Everyone has their stock stories, the ones they can tell at awkward social moments. Most involve extreme situations or life-changing moments; mine involves neither.
I abruptly woke one typical day four years ago to the maxiumum volume screech of my alarm clock. Immediately, I shot up out of bed, slamming my head against the top of my bunk bed.
“Ow, dammit,” I muttered, pulling myself out of bed and slowly crawling into the bathroom. I hit the light switch. Lights on. Lights off. I hit it again. Lights on. Lights off. Despite my weakened condition, some cognitive component of my brain managed to figure out that the switch was broken so that whenever I pressed it to turn on the lights it would flip back and shut them off.
I sat for a few moments on the bathroom floor pondering what to do. An idea suddenly struck me, and I wandered out of the bathroom. I grabbed a roll of duct tape and, while holding the switch down with one hand, stuck a piece of duct tape on it to hold it down. Stepping back into the room now filled with light, I wiped my hands clean and smiled at a job well done. Jonathan one, bathroom zero.
Several moments later I found myself in the shower shampooing my hair. As luck would have it, a significant amount of shampoo found its way into my eyes.
“Ow, it stings! Ow!” I yelped. My hands immediately shot to the aid of my eyes, rubbing them furiously, but that only made it worse. I stopped rubbing my eyes, but kept them tightly shut. I turned off the water and got out of the shower, my feet hitting the icy cold floor of the bathroom.
I felt around the wall, finally found my towel and began drying my hair and the rest of my body. I suddenly realized that I still had my eyes clenched shut. They had stopped burning as much and I decided to open them.
At the exact moment I opened my eyes, the tape on the wall keeping the light switch down, which had likely been slowly peeling away the entire time, popped off and the switch flipped back into the off position.
As I opened my eyes I found only pitch black.

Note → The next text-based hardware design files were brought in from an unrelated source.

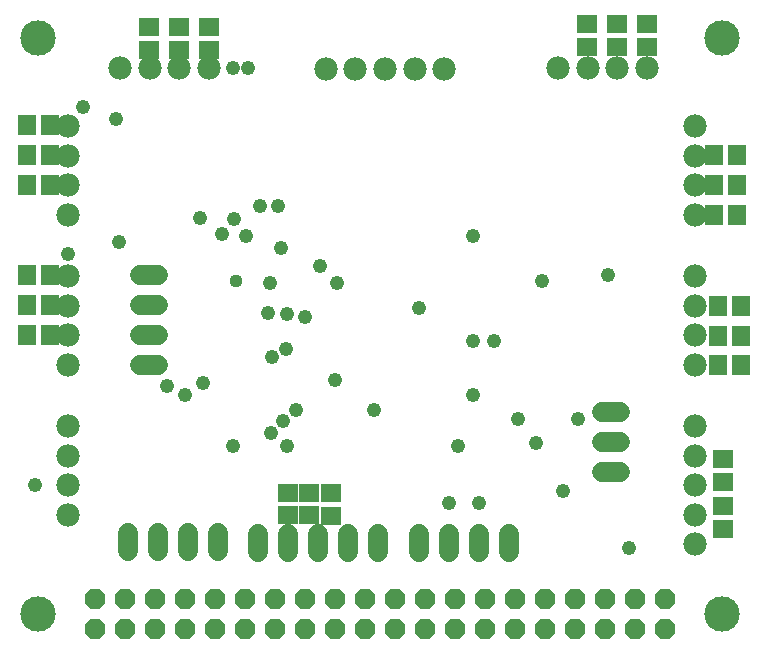
<source format=gbs>
G75*
G70*
%OFA0B0*%
%FSLAX24Y24*%
%IPPOS*%
%LPD*%
%AMOC8*
5,1,8,0,0,1.08239X$1,22.5*
%
%ADD10C,0.1182*%
%ADD11C,0.0680*%
%ADD12R,0.0671X0.0592*%
%ADD13R,0.0592X0.0671*%
%ADD14C,0.0780*%
%ADD15OC8,0.0680*%
%ADD16C,0.0480*%
%ADD17C,0.0437*%
D10*
X001819Y001580D03*
X001819Y020780D03*
X024619Y020780D03*
X024619Y001580D03*
D11*
X021194Y006338D02*
X020594Y006338D01*
X020594Y007338D02*
X021194Y007338D01*
X021194Y008338D02*
X020594Y008338D01*
X017521Y004265D02*
X017521Y003665D01*
X016521Y003665D02*
X016521Y004265D01*
X015521Y004265D02*
X015521Y003665D01*
X014521Y003665D02*
X014521Y004265D01*
X013156Y004273D02*
X013156Y003673D01*
X012156Y003673D02*
X012156Y004273D01*
X011156Y004273D02*
X011156Y003673D01*
X010156Y003673D02*
X010156Y004273D01*
X009156Y004273D02*
X009156Y003673D01*
X007791Y003680D02*
X007791Y004280D01*
X006791Y004280D02*
X006791Y003680D01*
X005791Y003680D02*
X005791Y004280D01*
X004791Y004280D02*
X004791Y003680D01*
X005219Y009880D02*
X005819Y009880D01*
X005819Y010880D02*
X005219Y010880D01*
X005219Y011880D02*
X005819Y011880D01*
X005819Y012880D02*
X005219Y012880D01*
D12*
X010152Y005626D03*
X010841Y005626D03*
X011561Y005621D03*
X011561Y004873D03*
X010841Y004878D03*
X010152Y004878D03*
X024656Y005180D03*
X024656Y004432D03*
X024656Y006007D03*
X024656Y006755D03*
X022119Y020506D03*
X022119Y021254D03*
X021119Y021254D03*
X021119Y020506D03*
X020119Y020506D03*
X020119Y021254D03*
X007519Y021154D03*
X007519Y020406D03*
X006519Y020406D03*
X006519Y021154D03*
X005519Y021154D03*
X005519Y020406D03*
D13*
X002193Y017880D03*
X001445Y017880D03*
X001445Y016880D03*
X002193Y016880D03*
X002193Y015880D03*
X001445Y015880D03*
X001445Y012880D03*
X002193Y012880D03*
X002193Y011880D03*
X001445Y011880D03*
X001445Y010880D03*
X002193Y010880D03*
X024479Y010872D03*
X025227Y010872D03*
X025227Y009887D03*
X024479Y009887D03*
X024479Y011856D03*
X025227Y011856D03*
X025093Y014880D03*
X024345Y014880D03*
X024345Y015880D03*
X025093Y015880D03*
X025093Y016880D03*
X024345Y016880D03*
D14*
X023719Y016872D03*
X023719Y017856D03*
X023719Y015888D03*
X023719Y014904D03*
X023719Y012856D03*
X023719Y011872D03*
X023719Y010888D03*
X023719Y009904D03*
X023719Y007849D03*
X023719Y006864D03*
X023719Y005880D03*
X023719Y004896D03*
X023719Y003911D03*
X022095Y019780D03*
X021111Y019780D03*
X020127Y019780D03*
X019143Y019780D03*
X015341Y019767D03*
X014357Y019767D03*
X013372Y019767D03*
X012388Y019767D03*
X011404Y019767D03*
X007495Y019780D03*
X006511Y019780D03*
X005527Y019780D03*
X004543Y019780D03*
X002819Y017856D03*
X002819Y016872D03*
X002819Y015888D03*
X002819Y014904D03*
X002819Y012856D03*
X002819Y011872D03*
X002819Y010888D03*
X002819Y009904D03*
X002819Y007856D03*
X002819Y006872D03*
X002819Y005888D03*
X002819Y004904D03*
D15*
X003719Y002080D03*
X004719Y002080D03*
X005719Y002080D03*
X006719Y002080D03*
X007719Y002080D03*
X008719Y002080D03*
X009719Y002080D03*
X010719Y002080D03*
X011719Y002080D03*
X012719Y002080D03*
X013719Y002080D03*
X014719Y002080D03*
X015719Y002080D03*
X016719Y002080D03*
X017719Y002080D03*
X018719Y002080D03*
X019719Y002080D03*
X020719Y002080D03*
X021719Y002080D03*
X022719Y002080D03*
X022719Y001080D03*
X021719Y001080D03*
X020719Y001080D03*
X019719Y001080D03*
X018719Y001080D03*
X017719Y001080D03*
X016719Y001080D03*
X015719Y001080D03*
X014719Y001080D03*
X013719Y001080D03*
X012719Y001080D03*
X011719Y001080D03*
X010719Y001080D03*
X009719Y001080D03*
X008719Y001080D03*
X007719Y001080D03*
X006719Y001080D03*
X005719Y001080D03*
X004719Y001080D03*
X003719Y001080D03*
D16*
X001719Y005880D03*
X006119Y009180D03*
X006719Y008880D03*
X007307Y009284D03*
X009569Y007630D03*
X009969Y008030D03*
X010419Y008380D03*
X010119Y007180D03*
X008319Y007180D03*
X011719Y009380D03*
X013019Y008380D03*
X015819Y007180D03*
X017819Y008080D03*
X018419Y007280D03*
X019819Y008080D03*
X019319Y005680D03*
X021494Y003805D03*
X016519Y005280D03*
X015519Y005280D03*
X016319Y008880D03*
X016319Y010680D03*
X017019Y010680D03*
X018622Y012693D03*
X016319Y014180D03*
X014519Y011780D03*
X011785Y012632D03*
X011219Y013180D03*
X009919Y013780D03*
X009534Y012618D03*
X009472Y011608D03*
X010112Y011605D03*
X010719Y011480D03*
X010063Y010416D03*
X009619Y010143D03*
X008736Y014204D03*
X008341Y014749D03*
X007947Y014256D03*
X007219Y014780D03*
X009219Y015180D03*
X009819Y015180D03*
X004519Y013980D03*
X002819Y013580D03*
X004419Y018080D03*
X003319Y018480D03*
X008319Y019780D03*
X008819Y019780D03*
X020819Y012880D03*
D17*
X008419Y012680D03*
M02*

</source>
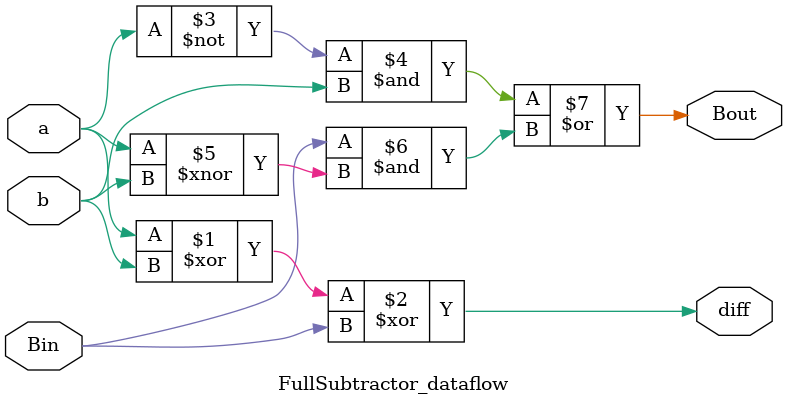
<source format=v>
module FullSubtractor_dataflow( diff,Bout, a, b, Bin);
  output diff, Bout;
  input a, b, Bin;
  assign diff = a ^ b ^ Bin;
  assign Bout = ((~a)&b) | (Bin&(a^~b)); //xnor symbol ^~ or ~^
endmodule

</source>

“Oh God, I’m blind,” I thought as the fear actually set in. I dropped the towel I had been holding and reached my hands up to the ceiling in agony. “I’m blind! I’m blind! Oh God, I’m blind!” I began hollering at the top of my lungs.
My father heard me from the kitchen upstairs and dashed down, ripping open the door to see what all the commotion was about.
There I stood, completely naked, with my hands up in the air, screaming as light flooded the room.
“I can see,” I blurted out before I realized the sheer absurdity of the situation. I turned toward the door to see my father standing there, jaw near his ankles, speechless. “Uh, heh, the..uh…lights went out,” I stuttered, quickly grabbing the towel and rushing past my father into my room. I shut the door and got dressed quickly.
Once dressed, I headed upstairs for breakfast. My father was standing in the kitchen making coffee, and as I sat down to eat some cereal he glanced up for a few moments and shook his head slowly. My father and I have never spoken of the events that transpired that cold winter morning. I think, perhaps, it’s best that way.